*Aim of the exercise*
Your copy should match the listing below word for word, with no images in it.

*The data*
──────────────────────────────

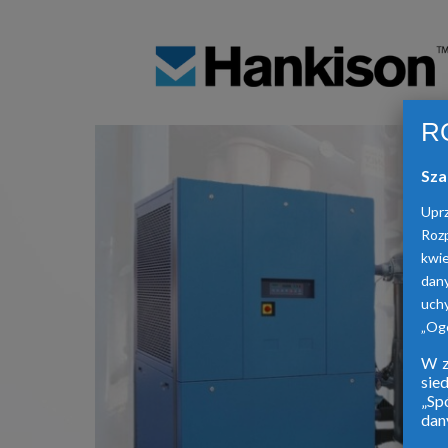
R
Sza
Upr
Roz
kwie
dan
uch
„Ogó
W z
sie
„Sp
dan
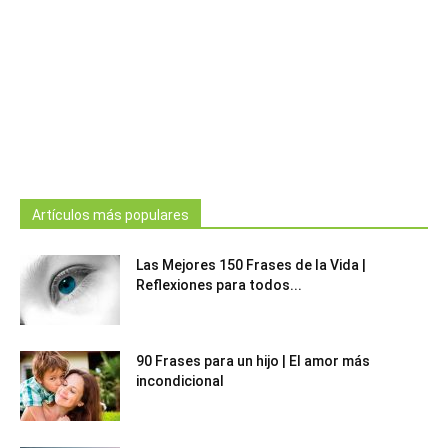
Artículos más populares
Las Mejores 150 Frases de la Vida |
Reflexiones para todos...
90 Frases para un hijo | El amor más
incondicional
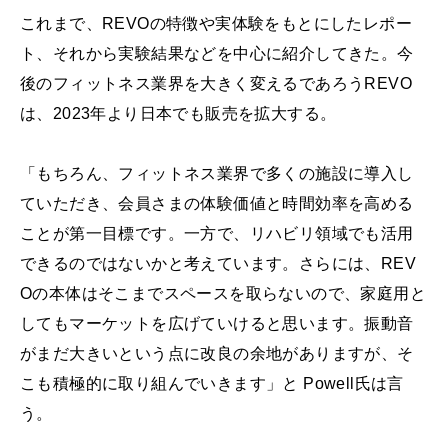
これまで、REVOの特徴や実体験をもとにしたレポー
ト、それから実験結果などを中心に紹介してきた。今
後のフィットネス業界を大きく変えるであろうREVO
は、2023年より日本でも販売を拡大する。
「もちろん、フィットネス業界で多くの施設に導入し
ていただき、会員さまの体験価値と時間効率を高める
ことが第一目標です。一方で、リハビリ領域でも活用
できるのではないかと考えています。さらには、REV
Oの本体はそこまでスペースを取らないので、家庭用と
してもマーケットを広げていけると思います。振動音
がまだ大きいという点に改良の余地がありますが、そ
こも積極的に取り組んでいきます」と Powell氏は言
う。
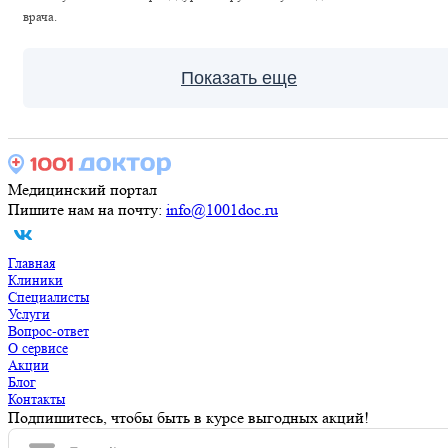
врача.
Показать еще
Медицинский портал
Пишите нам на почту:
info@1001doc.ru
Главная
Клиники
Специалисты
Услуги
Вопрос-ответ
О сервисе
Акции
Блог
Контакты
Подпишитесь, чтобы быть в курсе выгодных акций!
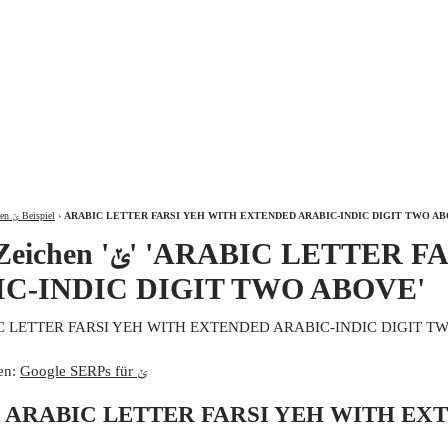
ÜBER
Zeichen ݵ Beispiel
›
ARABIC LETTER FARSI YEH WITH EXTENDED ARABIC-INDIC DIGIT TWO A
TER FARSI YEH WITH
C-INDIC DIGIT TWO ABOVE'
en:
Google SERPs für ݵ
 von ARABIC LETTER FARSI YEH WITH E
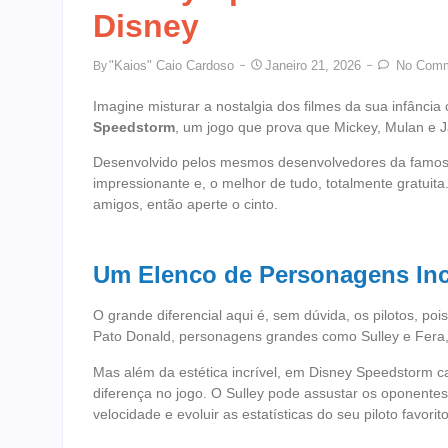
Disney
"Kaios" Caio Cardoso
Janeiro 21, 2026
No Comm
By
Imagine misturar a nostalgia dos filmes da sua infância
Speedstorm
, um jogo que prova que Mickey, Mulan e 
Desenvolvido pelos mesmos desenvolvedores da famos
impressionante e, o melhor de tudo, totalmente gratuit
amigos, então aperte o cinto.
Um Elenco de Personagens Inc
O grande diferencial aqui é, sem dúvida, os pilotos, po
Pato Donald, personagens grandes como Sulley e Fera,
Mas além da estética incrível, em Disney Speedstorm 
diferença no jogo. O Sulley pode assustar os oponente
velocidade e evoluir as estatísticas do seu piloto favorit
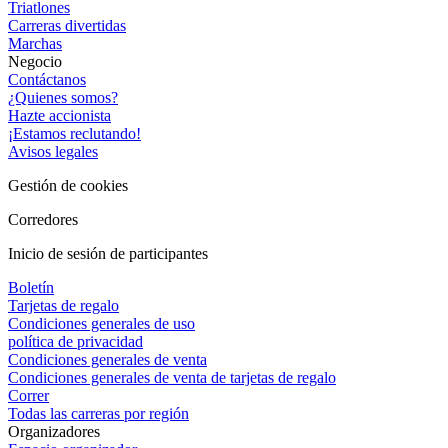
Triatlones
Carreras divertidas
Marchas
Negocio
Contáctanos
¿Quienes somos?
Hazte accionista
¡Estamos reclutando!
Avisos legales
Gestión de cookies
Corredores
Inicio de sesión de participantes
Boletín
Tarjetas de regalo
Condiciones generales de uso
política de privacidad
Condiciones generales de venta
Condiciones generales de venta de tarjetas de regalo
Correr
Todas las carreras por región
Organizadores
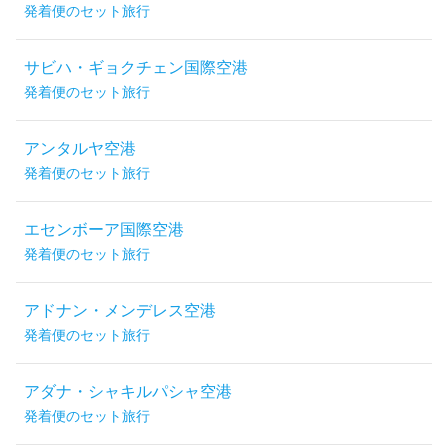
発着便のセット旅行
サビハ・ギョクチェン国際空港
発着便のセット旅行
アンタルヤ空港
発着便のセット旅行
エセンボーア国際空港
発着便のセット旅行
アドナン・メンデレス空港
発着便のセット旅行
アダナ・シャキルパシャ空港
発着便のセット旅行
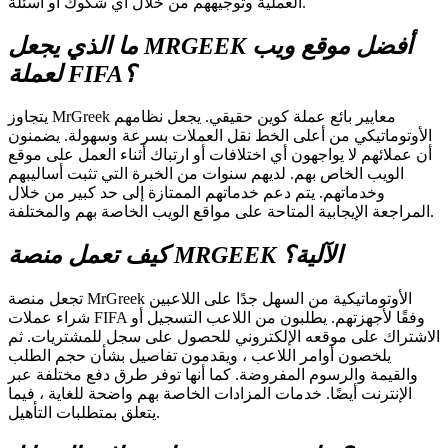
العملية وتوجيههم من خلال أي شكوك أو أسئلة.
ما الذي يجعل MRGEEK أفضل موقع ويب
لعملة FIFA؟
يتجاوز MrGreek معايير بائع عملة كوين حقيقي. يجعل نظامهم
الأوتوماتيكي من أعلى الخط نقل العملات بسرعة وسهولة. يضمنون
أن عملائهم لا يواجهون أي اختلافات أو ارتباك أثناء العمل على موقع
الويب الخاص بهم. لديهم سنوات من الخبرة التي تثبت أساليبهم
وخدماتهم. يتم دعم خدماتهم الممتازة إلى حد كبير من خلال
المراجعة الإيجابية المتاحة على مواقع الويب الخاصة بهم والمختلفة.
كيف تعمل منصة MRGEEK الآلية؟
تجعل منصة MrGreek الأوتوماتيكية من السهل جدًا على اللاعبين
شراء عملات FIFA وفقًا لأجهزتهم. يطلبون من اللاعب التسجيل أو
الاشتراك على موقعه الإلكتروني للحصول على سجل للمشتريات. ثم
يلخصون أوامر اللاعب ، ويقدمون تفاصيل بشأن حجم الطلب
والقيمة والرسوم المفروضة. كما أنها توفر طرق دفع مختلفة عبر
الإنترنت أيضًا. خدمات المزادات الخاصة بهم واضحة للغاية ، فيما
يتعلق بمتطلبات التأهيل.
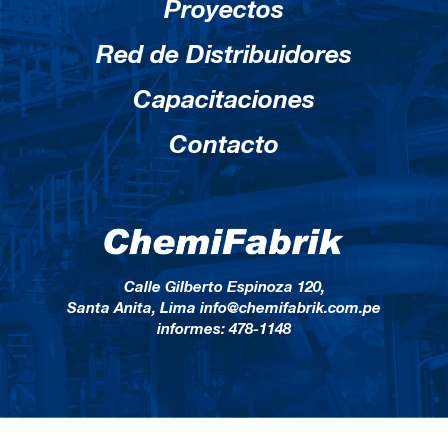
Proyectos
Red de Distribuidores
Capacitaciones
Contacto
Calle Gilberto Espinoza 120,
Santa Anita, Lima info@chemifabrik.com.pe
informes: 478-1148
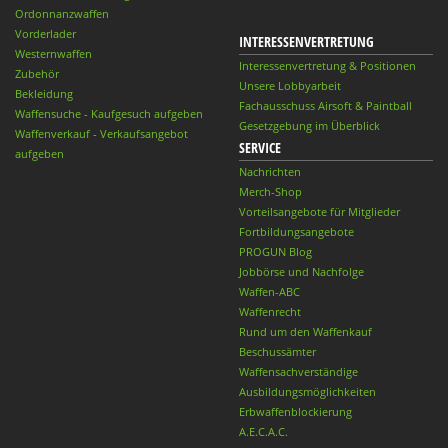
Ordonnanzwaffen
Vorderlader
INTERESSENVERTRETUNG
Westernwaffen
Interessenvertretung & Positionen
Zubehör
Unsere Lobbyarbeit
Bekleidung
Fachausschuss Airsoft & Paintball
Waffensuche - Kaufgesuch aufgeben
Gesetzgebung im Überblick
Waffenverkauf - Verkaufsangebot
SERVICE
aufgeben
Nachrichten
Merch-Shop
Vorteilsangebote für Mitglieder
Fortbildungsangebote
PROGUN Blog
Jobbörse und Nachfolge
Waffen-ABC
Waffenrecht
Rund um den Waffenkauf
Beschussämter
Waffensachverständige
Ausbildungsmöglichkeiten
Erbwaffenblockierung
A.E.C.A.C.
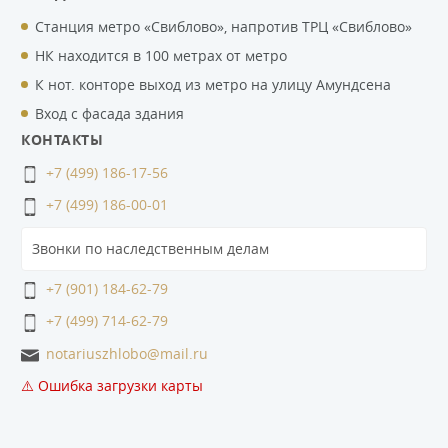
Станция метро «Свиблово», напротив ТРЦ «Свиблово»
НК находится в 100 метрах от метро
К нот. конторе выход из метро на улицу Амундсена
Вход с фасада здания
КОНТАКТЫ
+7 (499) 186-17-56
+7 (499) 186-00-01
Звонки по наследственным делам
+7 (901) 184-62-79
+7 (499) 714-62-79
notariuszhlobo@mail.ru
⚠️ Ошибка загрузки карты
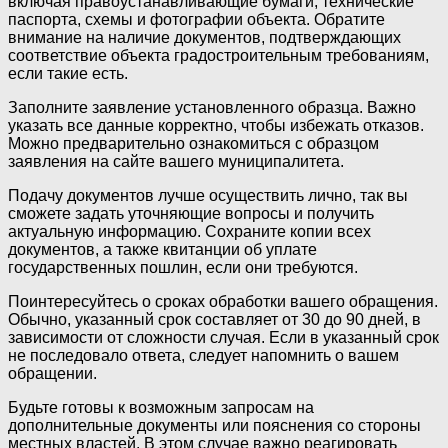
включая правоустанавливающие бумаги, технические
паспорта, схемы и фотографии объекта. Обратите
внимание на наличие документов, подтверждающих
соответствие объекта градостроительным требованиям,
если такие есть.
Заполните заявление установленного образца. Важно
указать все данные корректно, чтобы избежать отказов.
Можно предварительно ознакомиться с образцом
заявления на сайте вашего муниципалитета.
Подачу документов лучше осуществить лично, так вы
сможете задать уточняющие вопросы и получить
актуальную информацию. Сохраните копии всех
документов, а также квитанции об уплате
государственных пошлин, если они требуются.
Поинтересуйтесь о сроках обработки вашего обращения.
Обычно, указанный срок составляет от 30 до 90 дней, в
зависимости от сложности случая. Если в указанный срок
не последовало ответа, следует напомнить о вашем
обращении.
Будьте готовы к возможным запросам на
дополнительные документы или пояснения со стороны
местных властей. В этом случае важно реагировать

──────────────────────────────

*Your solution*
R
Sza
Upr
Roz
kwie
dan
uch
„Ogó
W z
sie
„Sp
dan
Artículos más populares
Las Mejores 150 Frases de la Vida |
Reflexiones para todos...
90 Frases para un hijo | El amor más
incondicional
これまで、REVOの特徴や実体験をもとにしたレポー
ト、それから実験結果などを中心に紹介してきた。今
後のフィットネス業界を大きく変えるであろうREVO
は、2023年より日本でも販売を拡大する。
「もちろん、フィットネス業界で多くの施設に導入し
ていただき、会員さまの体験価値と時間効率を高める
ことが第一目標です。一方で、リハビリ領域でも活用
できるのではないかと考えています。さらには、REV
Oの本体はそこまでスペースを取らないので、家庭用と
してもマーケットを広げていけると思います。振動音
がまだ大きいという点に改良の余地がありますが、そ
こも積極的に取り組んでいきます」と Powell氏は言
う。
врача.
Показать еще
Медицинский портал
Пишите нам на почту:
info@1001doc.ru
Главная
Клиники
Специалисты
Услуги
Вопрос-ответ
О сервисе
Акции
Блог
Контакты
Подпишитесь, чтобы быть в курсе выгодных акций!
ÜBER
Zeichen ݵ Beispiel
›
ARABIC LETTER FARSI YEH WITH EXTENDED ARABIC-INDIC DIGIT TWO A
TER FARSI YEH WITH
C-INDIC DIGIT TWO ABOVE'
en:
Google SERPs für ݵ
 von ARABIC LETTER FARSI YEH WITH E
Disney
"Kaios" Caio Cardoso
Janeiro 21, 2026
No Comm
By
Imagine misturar a nostalgia dos filmes da sua infância
Speedstorm
, um jogo que prova que Mickey, Mulan e 
Desenvolvido pelos mesmos desenvolvedores da famos
impressionante e, o melhor de tudo, totalmente gratuit
amigos, então aperte o cinto.
Um Elenco de Personagens Inc
O grande diferencial aqui é, sem dúvida, os pilotos, po
Pato Donald, personagens grandes como Sulley e Fera,
Mas além da estética incrível, em Disney Speedstorm 
diferença no jogo. O Sulley pode assustar os oponente
velocidade e evoluir as estatísticas do seu piloto favorit
Triatlones
Carreras divertidas
Marchas
Negocio
Contáctanos
¿Quienes somos?
Hazte accionista
¡Estamos reclutando!
Avisos legales
Gestión de cookies
Corredores
Inicio de sesión de participantes
Boletín
Tarjetas de regalo
Condiciones generales de uso
política de privacidad
Condiciones generales de venta
Condiciones generales de venta de tarjetas de regalo
Correr
Todas las carreras por región
Organizadores
発着便のセット旅行
サビハ・ギョクチェン国際空港
発着便のセット旅行
アンタルヤ空港
発着便のセット旅行
エセンボーア国際空港
発着便のセット旅行
アドナン・メンデレス空港
発着便のセット旅行
アダナ・シャキルパシャ空港
発着便のセット旅行
العملية وتوجيههم من خلال أي شكوك أو أسئلة.
ما الذي يجعل MRGEEK أفضل موقع ويب
لعملة FIFA؟
يتجاوز MrGreek معايير بائع عملة كوين حقيقي. يجعل نظامهم
الأوتوماتيكي من أعلى الخط نقل العملات بسرعة وسهولة. يضمنون
أن عملائهم لا يواجهون أي اختلافات أو ارتباك أثناء العمل على موقع
الويب الخاص بهم. لديهم سنوات من الخبرة التي تثبت أساليبهم
وخدماتهم. يتم دعم خدماتهم الممتازة إلى حد كبير من خلال
المراجعة الإيجابية المتاحة على مواقع الويب الخاصة بهم والمختلفة.
كيف تعمل منصة MRGEEK الآلية؟
تجعل منصة MrGreek الأوتوماتيكية من السهل جدًا على اللاعبين
شراء عملات FIFA وفقًا لأجهزتهم. يطلبون من اللاعب التسجيل أو
الاشتراك على موقعه الإلكتروني للحصول على سجل للمشتريات. ثم
يلخصون أوامر اللاعب ، ويقدمون تفاصيل بشأن حجم الطلب
والقيمة والرسوم المفروضة. كما أنها توفر طرق دفع مختلفة عبر
الإنترنت أيضًا. خدمات المزادات الخاصة بهم واضحة للغاية ، فيما
يتعلق بمتطلبات التأهيل.
Proyectos
Red de Distribuidores
Capacitaciones
Contacto
Calle Gilberto Espinoza 120,
Santa Anita, Lima info@chemifabrik.com.pe
informes: 478-1148
Ordonnanzwaffen
Vorderlader
INTERESSENVERTRETUNG
Westernwaffen
Interessenvertretung & Positionen
Zubehör
Unsere Lobbyarbeit
Bekleidung
Fachausschuss Airsoft & Paintball
Waffensuche - Kaufgesuch aufgeben
Gesetzgebung im Überblick
Waffenverkauf - Verkaufsangebot
SERVICE
aufgeben
Nachrichten
Merch-Shop
Vorteilsangebote für Mitglieder
Fortbildungsangebote
PROGUN Blog
Jobbörse und Nachfolge
Waffen-ABC
Waffenrecht
Rund um den Waffenkauf
Beschussämter
Waffensachverständige
Ausbildungsmöglichkeiten
Erbwaffenblockierung
A.E.C.A.C.
Станция метро «Свиблово», напротив ТРЦ «Свиблово»
НК находится в 100 метрах от метро
К нот. конторе выход из метро на улицу Амундсена
Вход с фасада здания
КОНТАКТЫ
+7 (499) 186-17-56
+7 (499) 186-00-01
Звонки по наследственным делам
+7 (901) 184-62-79
+7 (499) 714-62-79
notariuszhlobo@mail.ru
⚠️ Ошибка загрузки карты
включая правоустанавливающие бумаги, технические
паспорта, схемы и фотографии объекта. Обратите
внимание на наличие документов, подтверждающих
соответствие объекта градостроительным требованиям,
если такие есть.
Заполните заявление установленного образца. Важно
указать все данные корректно, чтобы избежать отказов.
Можно предварительно ознакомиться с образцом
заявления на сайте вашего муниципалитета.
Подачу документов лучше осуществить лично, так вы
сможете задать уточняющие вопросы и получить
актуальную информацию. Сохраните копии всех
документов, а также квитанции об уплате
государственных пошлин, если они требуются.
Поинтересуйтесь о сроках обработки вашего обращения.
Обычно, указанный срок составляет от 30 до 90 дней, в
зависимости от сложности случая. Если в указанный срок
не последовало ответа, следует напомнить о вашем
обращении.
Будьте готовы к возможным запросам на
дополнительные документы или пояснения со стороны
местных властей. В этом случае важно реагировать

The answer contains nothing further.